Hanno così riscontrato che le persone a cui era stato dato un avatar virtuale più alto erano negoziatori più aggressivi, mentre quelli con l’avatar più basso erano più inclini a scendere a compromessi anche quando questo non era proprio nel loro interesse.

Coloro che avevano un avatar meno attraente inoltre, mentre parlavano con l’altro personaggio, si fermavano mediamente un metro più lontano da lui di quanto facessero quelli a cui era stato assegnato un avatar attraente.

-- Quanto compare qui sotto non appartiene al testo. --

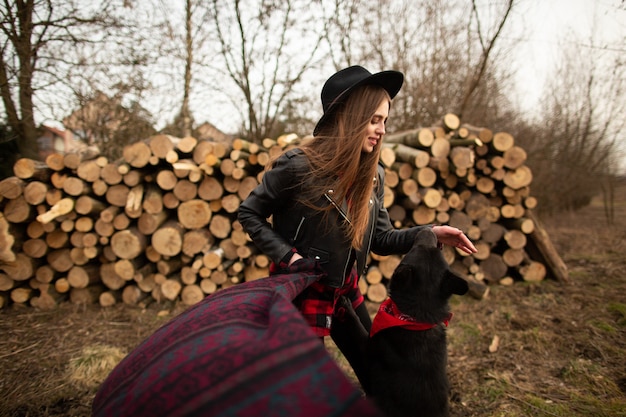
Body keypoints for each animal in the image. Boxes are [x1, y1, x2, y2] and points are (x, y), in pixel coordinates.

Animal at [334, 228, 466, 416]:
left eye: (416, 248)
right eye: (433, 249)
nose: (427, 229)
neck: (414, 318)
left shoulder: (367, 353)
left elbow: (356, 328)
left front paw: (345, 304)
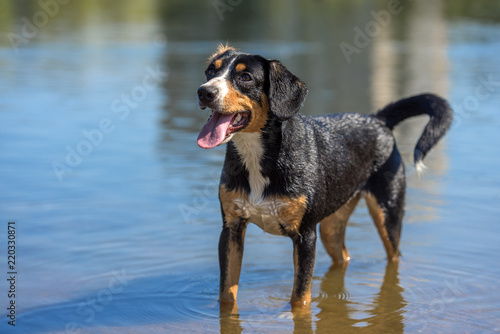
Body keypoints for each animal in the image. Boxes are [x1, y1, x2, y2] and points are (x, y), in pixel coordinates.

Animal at [195, 45, 454, 308]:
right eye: (210, 71)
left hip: (387, 215)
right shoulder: (231, 229)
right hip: (332, 227)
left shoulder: (305, 236)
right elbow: (227, 295)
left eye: (245, 77)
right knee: (344, 257)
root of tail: (377, 119)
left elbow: (300, 298)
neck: (257, 156)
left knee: (394, 256)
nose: (204, 92)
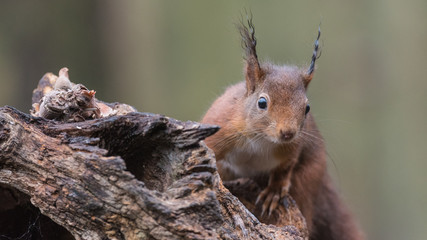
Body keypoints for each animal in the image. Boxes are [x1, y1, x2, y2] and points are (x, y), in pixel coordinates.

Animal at [202, 17, 362, 239]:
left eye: (307, 108)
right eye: (262, 103)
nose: (288, 133)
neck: (261, 139)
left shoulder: (291, 149)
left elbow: (285, 168)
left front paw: (274, 192)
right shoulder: (223, 130)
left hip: (307, 180)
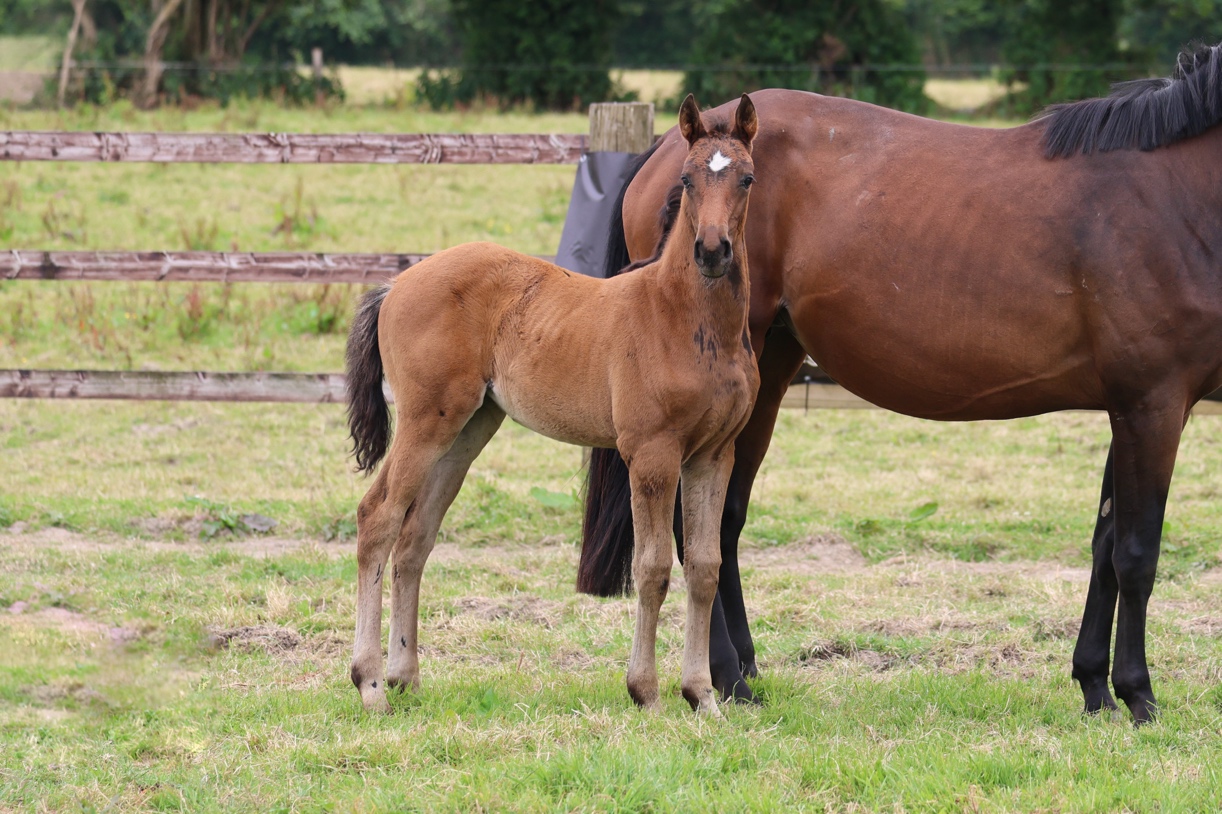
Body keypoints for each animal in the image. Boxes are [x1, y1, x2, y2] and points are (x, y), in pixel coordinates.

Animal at [344, 95, 757, 713]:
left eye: (747, 178)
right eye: (686, 179)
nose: (711, 250)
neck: (686, 321)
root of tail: (396, 286)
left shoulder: (713, 453)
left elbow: (704, 567)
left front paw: (703, 696)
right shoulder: (652, 454)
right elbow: (654, 567)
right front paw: (646, 692)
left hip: (468, 428)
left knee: (415, 539)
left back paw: (405, 675)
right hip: (425, 421)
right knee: (379, 517)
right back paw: (370, 684)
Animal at [576, 42, 1222, 723]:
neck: (1172, 196)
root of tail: (664, 152)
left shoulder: (1129, 406)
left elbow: (1105, 546)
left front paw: (1095, 685)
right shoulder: (1154, 404)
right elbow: (1137, 554)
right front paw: (1137, 693)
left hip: (766, 371)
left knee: (721, 522)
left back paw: (742, 671)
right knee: (694, 529)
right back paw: (726, 678)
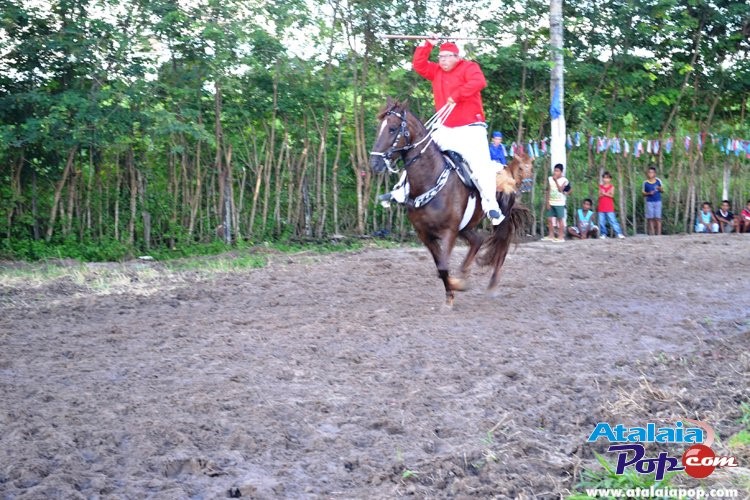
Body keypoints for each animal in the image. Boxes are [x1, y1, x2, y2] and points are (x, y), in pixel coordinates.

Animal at [369, 99, 532, 305]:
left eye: (392, 128)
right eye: (379, 127)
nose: (374, 163)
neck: (431, 180)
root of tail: (509, 173)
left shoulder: (449, 231)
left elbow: (443, 266)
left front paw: (453, 291)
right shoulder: (425, 234)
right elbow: (440, 267)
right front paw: (453, 291)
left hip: (501, 222)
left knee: (501, 247)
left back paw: (492, 285)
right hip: (465, 226)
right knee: (477, 240)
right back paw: (464, 274)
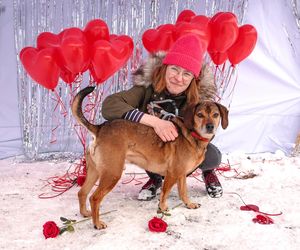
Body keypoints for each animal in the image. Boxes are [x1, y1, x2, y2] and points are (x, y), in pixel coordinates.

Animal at [71, 87, 229, 229]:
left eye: (215, 114)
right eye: (200, 115)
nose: (210, 126)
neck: (193, 136)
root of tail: (100, 128)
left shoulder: (181, 175)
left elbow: (183, 192)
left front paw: (189, 204)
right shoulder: (172, 174)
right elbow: (164, 194)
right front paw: (163, 209)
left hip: (94, 172)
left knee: (82, 193)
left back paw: (85, 213)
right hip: (112, 173)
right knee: (94, 198)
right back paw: (97, 223)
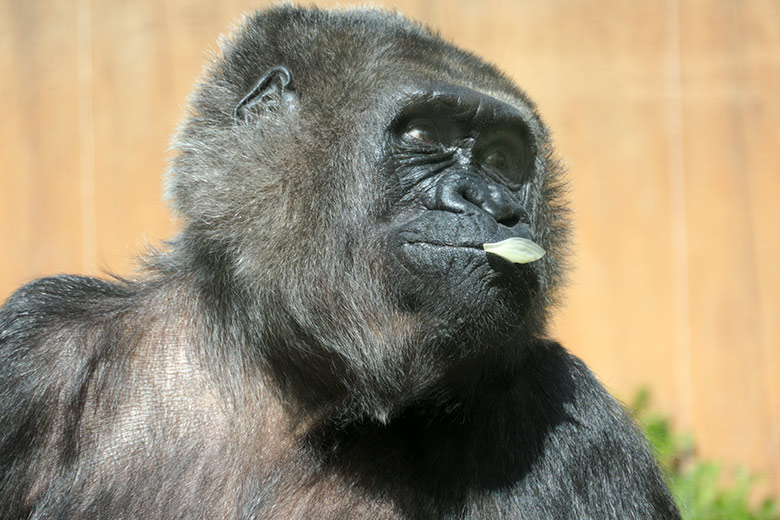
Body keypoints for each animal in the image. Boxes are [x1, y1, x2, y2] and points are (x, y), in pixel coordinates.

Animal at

Queste influenze dell’avatar sui comportamenti degli utenti sono state chiamate Effetto Proteus dal nome del dio greco del mare Proteo che, restio a raccontare ciò che vedeva con i suoi poteri di divinazione, sfuggiva alle domande assumendo forme sempre diverse, potendosi trasformare in qualsiasi cosa desiderasse, dal  fuoco agli animali selvaggi.

In un altro studio, gli stessi ricercatori hanno potuto verificare che gli atteggiamenti stereotipici e i pregiudizi possono essere minimizzati se un individuo viene inserito nel corpo virtuale di un altro. Per esempio quando i partecipanti erano rappresentati in ambiente virtuale con l’avatar di persone anziane, gli stereotipi negativi verso gli anziani diminuivano sensibilmente. Una sorta di modernissimo ed efficace “mettersi nei panni degli altri”, un’opportunità unica di comprendere la prospettiva altrui e di decentrarci rispetto a noi stessi. L’effetto Proteus sembra realizzarsi non solo con riferimento a  comportamenti e attitudini, ma anche rispetto al concetto di sé.

Questi studi ci informano di una intensa plasmabilità psicologica delle persone quando “diventano” avatar in ambienti virtuali.

Non si possono più ridurre i cybermondi a meri spazi ludici e sociali, vi si giocano probabilmente partite psicologiche ben più sofisticate e profonde.